For most mammalian PyVs, the target cells for initial entry, and the exact routes of infection and transmission, are unclear. Previous studies indicate MCPyV, HPyV6, and HPyV7 may initially infect skin and lead to skin-to-skin contact transmission [45]. The MWPyV, HPyV10, STLPyV, HPyV11, and HPyV12 have been detected in the gastrointestinal tract which suggests a fecal-oral transmission route [46]. The JCPyV, BKPyV, KIPyV, and WUPyV are frequently detected in tonsillar tissue and respiratory aspirates, suggesting a route of respiratory tract transmission. In addition, the JCPyV has been found in lymphoid tissues including bone marrow and spleen, BKPyV in lung and salivary glands, WUPyV and KIPyV in plasma and urine [47, 48]. These findings suggest that PyVs can infect various tissues and use diverse transmission routes. TbelPyV1 was most closely related to the HPyV9 and a PyV derived from African green monkey (Chlorocebus aethiops) (AGMPyV) (Fig. 3). AGMPyV is lymphotropic and HPyV9 was found in the serum of a kidney transplant patient under immunosuppressive treatment [49]. Here, TbelPyV1 was detected in oral and spleen samples with high rates, which indicates that oral tissues like tonsil and spleen are the major sites of infection for TbelPyV1. However, we did not perform pathological examination due to limited tissue samples. Therefore, the pathogenicity of TbelPyV1 remained unclear.

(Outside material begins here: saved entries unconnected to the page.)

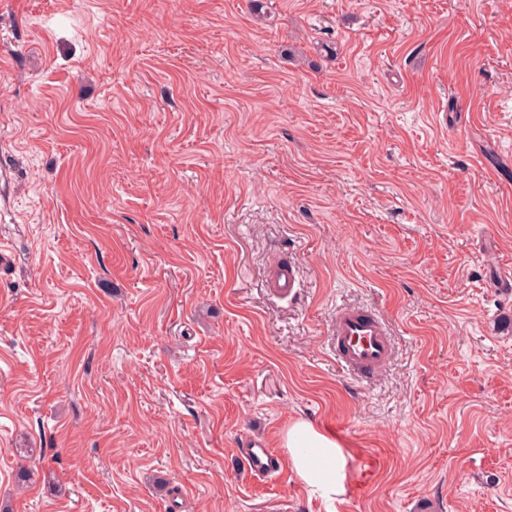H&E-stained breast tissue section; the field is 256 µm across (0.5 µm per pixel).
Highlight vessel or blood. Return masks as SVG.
<instances>
[{
  "mask_svg": "<svg viewBox=\"0 0 512 512\" xmlns=\"http://www.w3.org/2000/svg\"><path fill=\"white\" fill-rule=\"evenodd\" d=\"M267 283L275 295L293 296L300 286L296 265L291 262L273 265ZM330 348L343 368L363 380L379 374L392 355L391 335L385 322L363 308L337 310L331 320ZM236 454L244 459L248 472L257 479L275 478L285 467L284 459L260 437L250 438Z\"/></svg>",
  "mask_w": 512,
  "mask_h": 512,
  "instance_id": "b4317fda",
  "label": "vessel or blood"
}]
</instances>
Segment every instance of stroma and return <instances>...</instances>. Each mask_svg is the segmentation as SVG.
<instances>
[{
	"label": "stroma",
	"instance_id": "1",
	"mask_svg": "<svg viewBox=\"0 0 512 512\" xmlns=\"http://www.w3.org/2000/svg\"><path fill=\"white\" fill-rule=\"evenodd\" d=\"M0 245V512H512V0H0ZM270 291L281 298H288L297 292L300 286L298 270L294 263L278 262L267 274ZM330 348L343 368L363 380L379 374L392 355L387 325L363 308L336 310L331 320ZM284 437L298 477L323 497L336 494L341 487L343 458L336 439L302 420L290 425ZM235 454L244 459L248 472L257 479H273L285 467V460L262 437L250 438Z\"/></svg>",
	"mask_w": 512,
	"mask_h": 512
}]
</instances>
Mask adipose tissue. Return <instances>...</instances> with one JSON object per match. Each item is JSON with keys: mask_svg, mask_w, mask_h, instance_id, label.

PVs and PyVs evolve remarkably slowly (1.95 × 10− 8 for PVs and 8 × 10− 9 for PyVs, measured in nucleotide substitutions per site per year) and are assumed to be ancient viruses that have co-evolved with their host species at least over half a billion years [44, 50]. These characteristics make PVs and PyVs fascinating candidates for development of viral evolutionary and virus-host co-evolutionary models. In addition, phylogenetic analysis based on genomic level showed that Scandentia are most closely related to primates and may be the evolutionary transition from insectivores to primates [17, 51]. Our first description of 2 novel PVs and a novel PyV in tree shrews indicates that tree shrews may carry diverse PVs and PyVs. The novel genomes of PVs and PyV characterized in this study, together with the additional PVs and PyVs discovered in tree shrews in the future, would promote the study of viral evolution and virus-host co-evolution, and might shed light on the origin of PVs and PyVs of primates.

Conclusion

Two novel papillomaviruses (TbelPV1 and TbelPV2), and one novel polyomavirus 1 (TbelPyV1) were detected in Chinese tree shrews, and their genomes were characterized. Phylogenetic analysis based on the L1 indicated that TbelPV1 and TbelPV2 represent members of two novel PV genera. Phylogenetic analysis based on the LT indicated that the TbelPyV1 represents a new species within genus Alphapolyomavirus. The epidemiological study showed that TbelPV1 and TbelPV2 were prevalent in the oral cavity, while TbelPyV1 was prevalent in the oral cavity and spleen. Whether these viruses cause disease in tree shrews needs further investigation.